The pre-revolutionary roar is that of the Leader speaking, and of the crowd celebrating the Leader speaking, and of those being beaten because they aren’t celebrating loudly enough; a roar relentlessly repeated by radios and televisions throughout the city, accompanying the protagonist almost everywhere he goes.

Counterposed to the roar are two forms of silence: of imprisonment and of the grave. The first holds an ironic allure, for “the most beautiful thing in the entire universe is the silence that allows us to hear soft and distant sounds.”

The narrator is Fathi Sheen, a writer fallen out of favour with the regime, silenced only to the extent that he doesn’t write any more. Over the course of a day Fathi struggles against the flow of crowds and regime thugs to visit first his mother and then his lover. He’s been content thus far to continue not to write in return for being left alone, but it becomes clear that the Leader’s friends plan to drive a different sort of bargain.

The novella is in part a parable of the artist surviving under dictatorship. How does he make space for creation between silent and roaring states of mind? How does he avoid the regime’s Faustian temptations? More generally, how should one resist?

One answer for Fathi and his lover Lama, as for Winston Smith and his Julia in Nineteen Eighty-Four, is through sex, “a form of speech, indeed, a form of shouting in the face of the silence.” Another is by laughter. Fathi’s mother and lover both survive the world by ridiculing it, and Fathi too, in his amused insouciance under bullying and threats, meets the challenge by means of absurd comedy. His context is often absurd – he is refused access to the security building where he must reclaim his confiscated ID card, because he doesn’t have his ID card.

A state built around the amplified personality of the Leader is also absurd. Surrealism is the term used to name the situation, both by Fathi (in conversation with an anguished doctor) and by Sirees in his afterword. The tragicomic ending is fittingly in dream shape, and bears great but indirect symbolic weight.

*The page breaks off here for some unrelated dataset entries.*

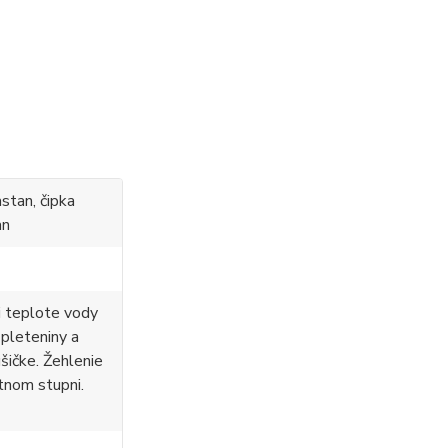
stan, čipka
an
i teplote vody
 pleteniny a
ušičke. Žehlenie
tnom stupni.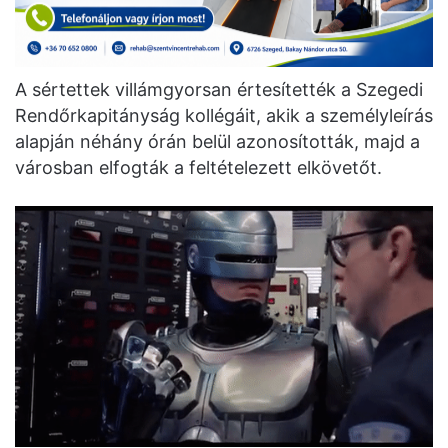
A sértettek villámgyorsan értesítették a Szegedi
Rendőrkapitányság kollégáit, akik a személyleírás
alapján néhány órán belül azonosították, majd a
városban elfogták a feltételezett elkövetőt.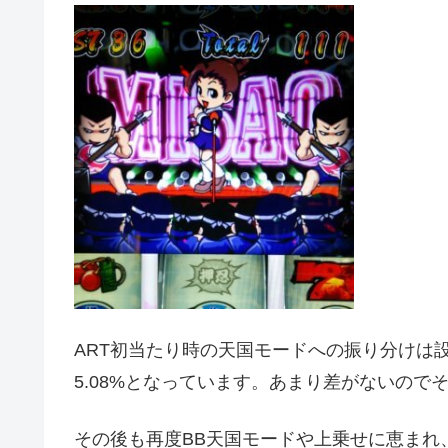
ART初当たり時の天国モードへの振り分けは設定1
5.08%となっています。あまり差がないの
その後も再度BB天国モードや上乗せに恵まれ、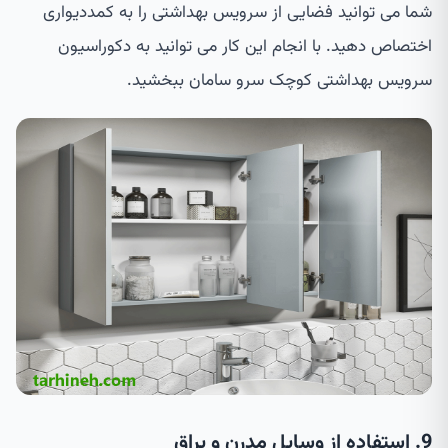
شما می توانید فضایی از سرویس بهداشتی را به کمددیواری
اختصاص دهید. با انجام این کار می توانید به دکوراسیون
سرویس بهداشتی کوچک سرو سامان ببخشید.
9. استفاده از وسایل مدرن و براق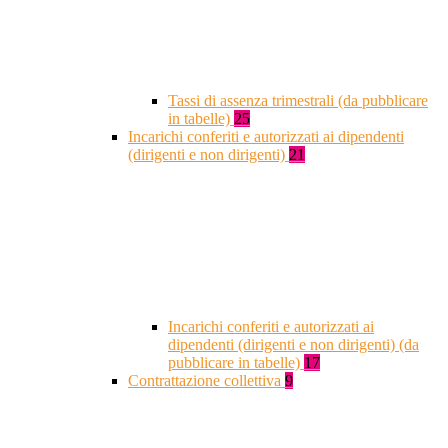
Tassi di assenza trimestrali (da pubblicare
in tabelle)
25
Incarichi conferiti e autorizzati ai dipendenti
(dirigenti e non dirigenti)
21
Incarichi conferiti e autorizzati ai
dipendenti (dirigenti e non dirigenti) (da
pubblicare in tabelle)
17
Contrattazione collettiva
9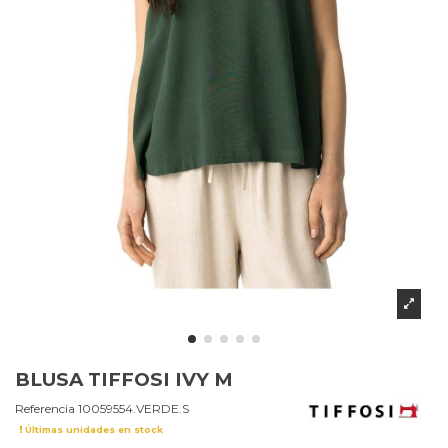
BLUSA TIFFOSI IVY M
Referencia
10059554.VERDE.S
Últimas unidades en stock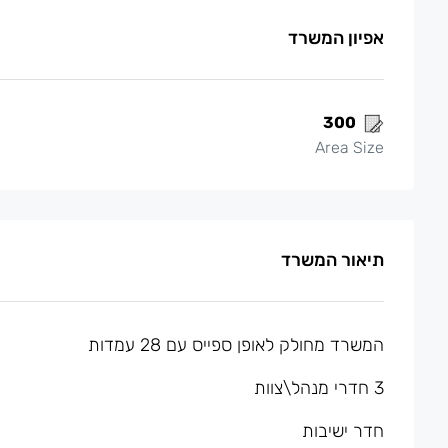
אפיון המשרד
300
Area Size
תיאור המשרד
המשרד מחולק לאופן ספייס עם 28 עמדות
3 חדרי מנהל\צוות
חדר ישיבות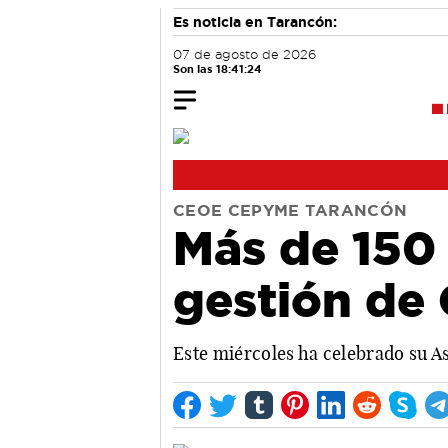
Es noticia en Tarancón:
07 de agosto de 2026
Son las 18:41:24
CEOE CEPYME TARANCÓN
Más de 150 
gestión de
Este miércoles ha celebrado su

The city is not quite Damascus. The Leader too is generalised, not quite Bashar al-Assad or his father Hafez. Occasionally his outsized decadence is reminiscent of Garcia Marquez’s autumnal patriarch, as when he strolls through his palace peering into the TV screens, each replaying the engineered roar.

This is a small dystopian treasure of Gogolian texture, nightmarish but light, self-referential but never pretentious. Eerie, banal, yet bearing the cold imprint of reality, Sirees’s vision of tyranny, superlatively translated, is distinctive enough to be ranked with Orwell, Huxley or Marquez’s.